3. Wir sind in die Irre gegangen, als wir begannen, eine christliche Front
aufzurichten gegenüber notwendig gewordenen Neuordnungen im gesellschaftlichen
Leben der Menschen. Das Bündnis der Kirche mit den das Alte und Herkömmliche
konservierenden Mächten hat sich schwer an uns gerächt. Wir haben die
christliche Freiheit verraten, die uns erlaubt und gebietet, Lebensformen
abzuändern, wo das Zusammenleben der Menschen solche Wandlung erfordert. Wir
haben das Recht zur Revolution verneint, aber die Entwicklung zur absoluten
Diktatur geduldet und gutgeheißen.
4. Wir sind in die Irre gegangen, als wir meinten, eine Front der Guten gegen die Bösen, des Lichts gegen die Finsternis, der Gerechten gegen die Ungerechten im politischen Leben und mit politischen Mitteln bilden zu müssen. Damit haben wir das freie Angebot der Gnade Gottes an alle durch eine politische, soziale und weltanschauliche Frontenbildung verfälscht und die Welt ihrer Selbstrechtfertigung überlassen.
5. Wir sind in die Irre gegangen, als wir übersahen, dass der ökonomische Materialismus der marxistischen Lehre die Kirche an den Auftrag und die Verheißung der Gemeinde für das Leben und Zusammenleben der Menschen im Diesseits hätte gemahnen müssen. Wir haben es unter lassen, die Sache der Armen und Entrechteten gemäß dem Evangelium von Gottes kommendem Reich zur Sache der Christenheit zu machen.

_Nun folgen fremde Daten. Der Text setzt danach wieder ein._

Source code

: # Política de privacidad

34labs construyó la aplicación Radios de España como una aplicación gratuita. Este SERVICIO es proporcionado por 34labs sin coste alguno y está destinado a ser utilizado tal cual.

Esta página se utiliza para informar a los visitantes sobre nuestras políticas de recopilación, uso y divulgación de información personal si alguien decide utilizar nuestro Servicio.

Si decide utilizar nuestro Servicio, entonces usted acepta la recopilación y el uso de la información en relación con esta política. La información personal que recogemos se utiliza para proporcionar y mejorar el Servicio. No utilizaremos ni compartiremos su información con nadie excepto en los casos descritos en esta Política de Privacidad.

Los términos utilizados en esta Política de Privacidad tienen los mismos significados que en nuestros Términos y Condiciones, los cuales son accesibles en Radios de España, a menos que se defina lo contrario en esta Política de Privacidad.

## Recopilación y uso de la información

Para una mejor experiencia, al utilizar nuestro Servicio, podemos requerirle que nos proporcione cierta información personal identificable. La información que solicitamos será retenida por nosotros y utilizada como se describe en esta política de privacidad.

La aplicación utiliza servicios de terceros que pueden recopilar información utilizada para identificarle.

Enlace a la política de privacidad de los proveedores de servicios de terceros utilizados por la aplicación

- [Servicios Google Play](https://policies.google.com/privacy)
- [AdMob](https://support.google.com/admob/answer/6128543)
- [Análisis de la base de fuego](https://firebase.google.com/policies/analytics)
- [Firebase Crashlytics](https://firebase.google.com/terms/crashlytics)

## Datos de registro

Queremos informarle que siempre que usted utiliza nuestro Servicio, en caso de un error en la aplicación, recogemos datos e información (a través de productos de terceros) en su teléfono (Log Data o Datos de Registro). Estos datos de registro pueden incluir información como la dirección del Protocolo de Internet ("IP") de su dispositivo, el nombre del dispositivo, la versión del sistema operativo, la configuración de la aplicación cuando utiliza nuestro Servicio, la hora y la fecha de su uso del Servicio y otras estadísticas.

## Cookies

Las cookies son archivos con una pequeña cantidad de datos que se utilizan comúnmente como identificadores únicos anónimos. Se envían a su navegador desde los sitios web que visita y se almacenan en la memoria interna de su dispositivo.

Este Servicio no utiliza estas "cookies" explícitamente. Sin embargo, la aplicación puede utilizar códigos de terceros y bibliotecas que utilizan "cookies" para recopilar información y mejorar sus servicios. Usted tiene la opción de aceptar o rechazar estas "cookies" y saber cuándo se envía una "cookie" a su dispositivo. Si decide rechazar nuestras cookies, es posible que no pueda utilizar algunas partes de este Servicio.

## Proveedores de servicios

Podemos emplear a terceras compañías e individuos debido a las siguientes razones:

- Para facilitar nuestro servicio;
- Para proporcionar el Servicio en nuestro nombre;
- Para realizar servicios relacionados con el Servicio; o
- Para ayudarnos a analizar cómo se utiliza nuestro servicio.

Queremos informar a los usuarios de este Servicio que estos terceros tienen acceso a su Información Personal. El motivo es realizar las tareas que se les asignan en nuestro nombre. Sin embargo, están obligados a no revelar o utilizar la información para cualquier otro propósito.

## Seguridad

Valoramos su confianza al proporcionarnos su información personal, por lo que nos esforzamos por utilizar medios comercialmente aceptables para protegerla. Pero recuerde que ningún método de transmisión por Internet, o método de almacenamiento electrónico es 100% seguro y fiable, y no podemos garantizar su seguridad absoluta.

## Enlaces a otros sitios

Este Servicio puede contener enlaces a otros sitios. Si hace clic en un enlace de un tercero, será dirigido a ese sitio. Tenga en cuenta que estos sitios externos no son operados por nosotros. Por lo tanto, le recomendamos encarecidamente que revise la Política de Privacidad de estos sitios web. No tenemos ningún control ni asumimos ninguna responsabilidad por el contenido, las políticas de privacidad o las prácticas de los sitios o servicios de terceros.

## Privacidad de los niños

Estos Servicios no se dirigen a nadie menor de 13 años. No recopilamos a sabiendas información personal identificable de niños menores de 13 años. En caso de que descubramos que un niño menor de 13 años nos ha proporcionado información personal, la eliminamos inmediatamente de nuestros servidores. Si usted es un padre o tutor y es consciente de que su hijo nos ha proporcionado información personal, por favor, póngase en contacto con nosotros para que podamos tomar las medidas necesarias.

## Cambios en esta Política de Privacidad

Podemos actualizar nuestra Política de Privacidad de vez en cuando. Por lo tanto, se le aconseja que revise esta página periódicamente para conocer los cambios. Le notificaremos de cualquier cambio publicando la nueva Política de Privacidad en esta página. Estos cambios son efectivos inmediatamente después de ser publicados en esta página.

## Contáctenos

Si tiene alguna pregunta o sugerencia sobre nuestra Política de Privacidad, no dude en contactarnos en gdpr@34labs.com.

6. Indem wir das erkennen und bekennen, wissen wir uns als Gemeinde Jesu Christi freigesprochen zu einem neuen, besseren Dienst zur Ehre Gottes und zum ewigen und zeitlichen Heil der Menschen. Nicht die Parole: Christentum und abendländische Kultur, sondern Umkehr zu Gott und Hinkehr zum Nächsten in der Kraft des Todes und der Auferstehung Jesu Christi ist das, was unserem Volk und inmitten unseres Volkes vor allem uns Christen selbst Not tut.
7. Wir haben es bezeugt und bezeugen es heute aufs neue: Durch Jesus
Christus widerfährt uns frohe Befreiung aus den gottlosen Bindungen dieser Welt
zu freiem, dankbarem Dienst an seinen Geschöpfen.
Darum bitten wir inständig:
Lasst die Verzweiflung nicht über euch Herr werden, denn Christus ist der
Herr. Gebt aller glaubenslosen Gleichgültigkeit den Abschied, lasst euch nicht
verführen durch Träume von einer besseren Vergangenheit oder durch Spekulationen
um einen kommenden Krieg, sondern werdet euch in dieser Freiheit und in großer
Nüchternheit der Verantwortung bewusst, die alle und jeder einzelne von uns für
den Aufbau eines besseren deutschen Staatswesens tragen, das dem Recht, der
Wohlfahrt und den inneren Frieden und der Versöhnung der Völker dient.